Write out the data below exactly, beginning with the first line and ending once the line that has "[1093,188,1235,208] [686,214,767,229] As" is written.

## Materials provided
§ §

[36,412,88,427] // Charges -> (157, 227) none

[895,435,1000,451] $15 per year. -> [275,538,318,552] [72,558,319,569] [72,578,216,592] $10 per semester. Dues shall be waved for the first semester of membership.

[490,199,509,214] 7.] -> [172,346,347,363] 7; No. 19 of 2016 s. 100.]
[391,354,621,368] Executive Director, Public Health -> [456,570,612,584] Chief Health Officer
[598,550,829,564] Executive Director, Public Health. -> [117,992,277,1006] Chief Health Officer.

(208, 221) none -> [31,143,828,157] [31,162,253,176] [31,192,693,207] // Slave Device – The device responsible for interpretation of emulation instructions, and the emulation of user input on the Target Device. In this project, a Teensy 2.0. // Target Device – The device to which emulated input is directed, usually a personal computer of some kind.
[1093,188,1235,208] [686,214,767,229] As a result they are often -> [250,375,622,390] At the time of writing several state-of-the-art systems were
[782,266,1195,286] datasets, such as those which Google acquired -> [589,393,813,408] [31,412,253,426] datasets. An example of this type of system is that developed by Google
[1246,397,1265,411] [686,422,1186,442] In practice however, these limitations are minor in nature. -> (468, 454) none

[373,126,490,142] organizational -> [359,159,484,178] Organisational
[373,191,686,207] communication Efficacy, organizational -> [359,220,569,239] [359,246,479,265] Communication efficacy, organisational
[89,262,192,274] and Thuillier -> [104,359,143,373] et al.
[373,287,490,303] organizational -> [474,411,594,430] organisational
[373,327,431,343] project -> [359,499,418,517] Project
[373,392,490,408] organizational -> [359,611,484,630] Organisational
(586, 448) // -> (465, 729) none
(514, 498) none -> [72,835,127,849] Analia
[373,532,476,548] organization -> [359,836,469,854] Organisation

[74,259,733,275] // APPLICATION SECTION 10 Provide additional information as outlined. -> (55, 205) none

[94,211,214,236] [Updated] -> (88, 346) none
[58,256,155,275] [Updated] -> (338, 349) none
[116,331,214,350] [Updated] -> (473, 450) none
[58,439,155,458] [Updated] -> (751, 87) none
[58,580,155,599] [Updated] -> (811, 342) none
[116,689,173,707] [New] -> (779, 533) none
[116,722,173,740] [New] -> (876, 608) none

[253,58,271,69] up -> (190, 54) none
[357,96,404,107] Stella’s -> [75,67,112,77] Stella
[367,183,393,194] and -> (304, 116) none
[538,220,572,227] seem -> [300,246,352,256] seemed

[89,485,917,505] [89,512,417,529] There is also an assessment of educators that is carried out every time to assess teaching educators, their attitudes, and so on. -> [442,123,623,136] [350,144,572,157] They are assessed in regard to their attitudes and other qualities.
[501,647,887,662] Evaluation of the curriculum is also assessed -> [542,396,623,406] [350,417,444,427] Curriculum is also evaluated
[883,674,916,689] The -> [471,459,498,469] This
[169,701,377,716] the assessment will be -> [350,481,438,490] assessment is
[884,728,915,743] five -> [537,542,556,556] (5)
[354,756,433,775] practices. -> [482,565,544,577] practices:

§ §

## Output for this exercise
[36,412,88,427] // Charges -> (157, 227) none

[895,435,1000,451] $15 per year. -> [275,538,318,552] [72,558,319,569] [72,578,216,592] $10 per semester. Dues shall be waved for the first semester of membership.

[490,199,509,214] 7.] -> [172,346,347,363] 7; No. 19 of 2016 s. 100.]
[391,354,621,368] Executive Director, Public Health -> [456,570,612,584] Chief Health Officer
[598,550,829,564] Executive Director, Public Health. -> [117,992,277,1006] Chief Health Officer.

(208, 221) none -> [31,143,828,157] [31,162,253,176] [31,192,693,207] // Slave Device – The device responsible for interpretation of emulation instructions, and the emulation of user input on the Target Device. In this project, a Teensy 2.0. // Target Device – The device to which emulated input is directed, usually a personal computer of some kind.
[1093,188,1235,208] [686,214,767,229] As a result they are often -> [250,375,622,390] At the time of writing several state-of-the-art systems were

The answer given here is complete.